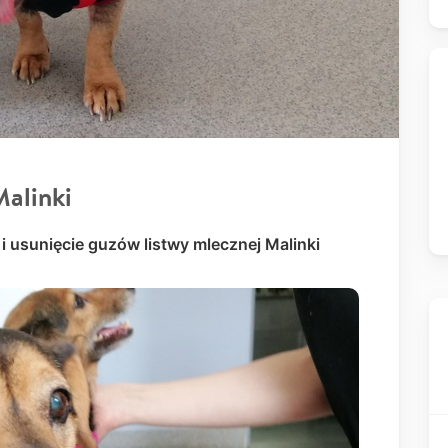
Malinki
i i usunięcie guzów listwy mlecznej Malinki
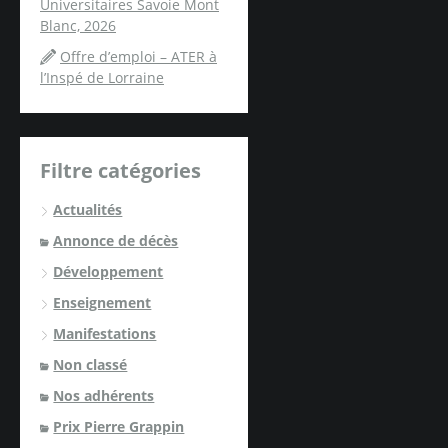
Universitaires Savoie Mont
Blanc, 2026
Offre d’emploi – ATER à
l’Inspé de Lorraine
Filtre catégories
Actualités
Annonce de décès
Développement
Enseignement
Manifestations
Non classé
Nos adhérents
Prix Pierre Grappin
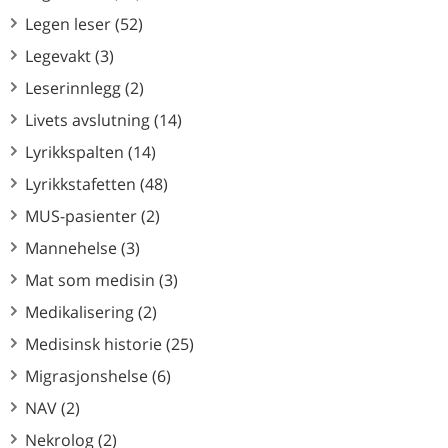
Legen leser (52)
Legevakt (3)
Leserinnlegg (2)
Livets avslutning (14)
Lyrikkspalten (14)
Lyrikkstafetten (48)
MUS-pasienter (2)
Mannehelse (3)
Mat som medisin (3)
Medikalisering (2)
Medisinsk historie (25)
Migrasjonshelse (6)
NAV (2)
Nekrolog (2)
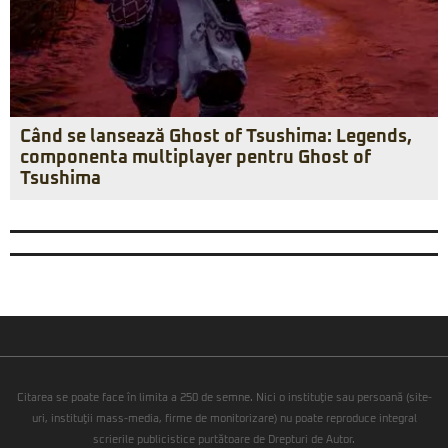
Când se lansează Ghost of Tsushima: Legends,
componenta multiplayer pentru Ghost of
Tsushima
Citarea se poate face în limita a 250 de semne. Nici o instituţie sau persoană (site-
uri, instituţii mass-media, firme de monitorizare) nu poate reproduce integral
scrierile publicistice purtătoare de Drepturi de Autor.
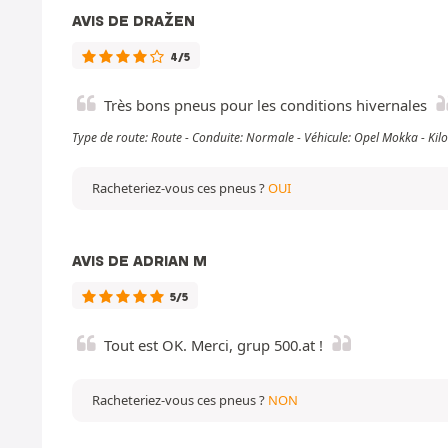
AVIS DE DRAŽEN
4/5
Très bons pneus pour les conditions hivernales
Type de route: Route - Conduite: Normale - Véhicule: Opel Mokka - Ki
Racheteriez-vous ces pneus ?
OUI
AVIS DE ADRIAN M
5/5
Tout est OK. Merci, grup 500.at !
Racheteriez-vous ces pneus ?
NON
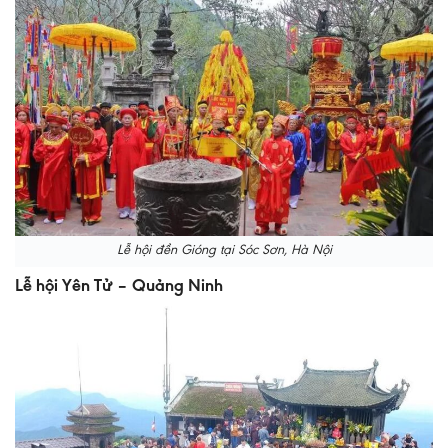
Lễ hội đền Gióng tại Sóc Sơn, Hà Nội
Lễ hội Yên Tử – Quảng Ninh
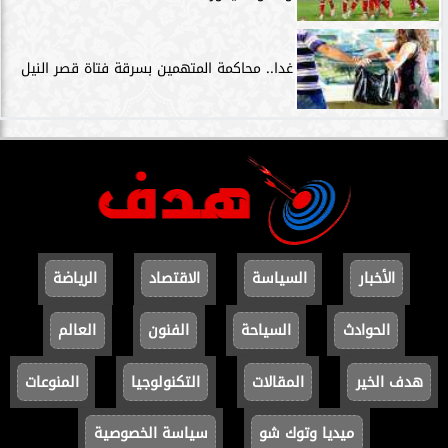
غدا.. محاكمة المتهمين بسرقة فتاة قصر النيل
الأخبار
السياسة
الاقتصاد
الرياضة
الحوادث
السياحة
الفنون
العالم
هدف الخير
المقالات
التكنولوجيا
المنوعات
ميديا وتوك شو
سياسة الخصوصية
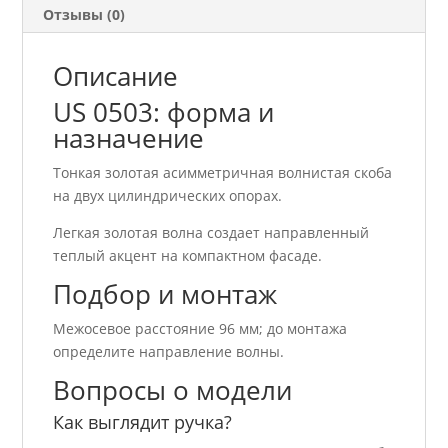
Отзывы (0)
Описание
US 0503: форма и
назначение
Тонкая золотая асимметричная волнистая скоба
на двух цилиндрических опорах.
Легкая золотая волна создает направленный
теплый акцент на компактном фасаде.
Подбор и монтаж
Межосевое расстояние 96 мм; до монтажа
определите направление волны.
Вопросы о модели
Как выглядит ручка?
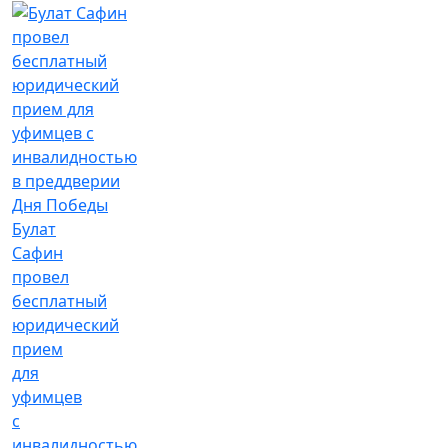
Булат
Сафин
провел
бесплатный
юридический
прием
для
уфимцев
с
инвалидностью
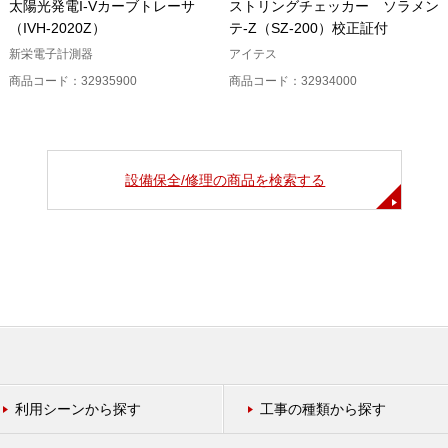
太陽光発電I-Vカーブトレーサ
ストリングチェッカー ソラメン
（IVH-2020Z）
テ-Z（SZ-200）校正証付
新栄電子計測器
アイテス
商品コード：32935900
商品コード：32934000
設備保全/修理の商品を検索する
利用シーンから探す
工事の種類から探す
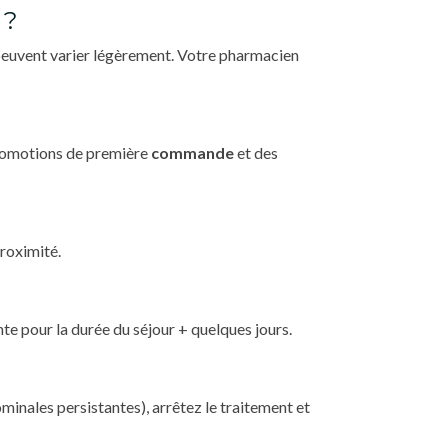
 ?
 peuvent varier légèrement. Votre pharmacien
 promotions de première
commande
et des
proximité.
te pour la durée du séjour + quelques jours.
nales persistantes), arrêtez le traitement et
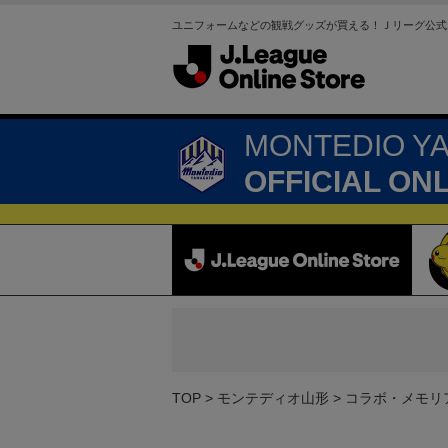
ユニフォームなどの観戦グッズが買える！Ｊリーグ公式
MONTEDIO Y
OFFICIAL ON
TOP
モンテディオ山形
コラボ・メモリ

───

What to do: Say how many lines in this listing hold the string "poate", giving the count and nothing more.

Written reply: 2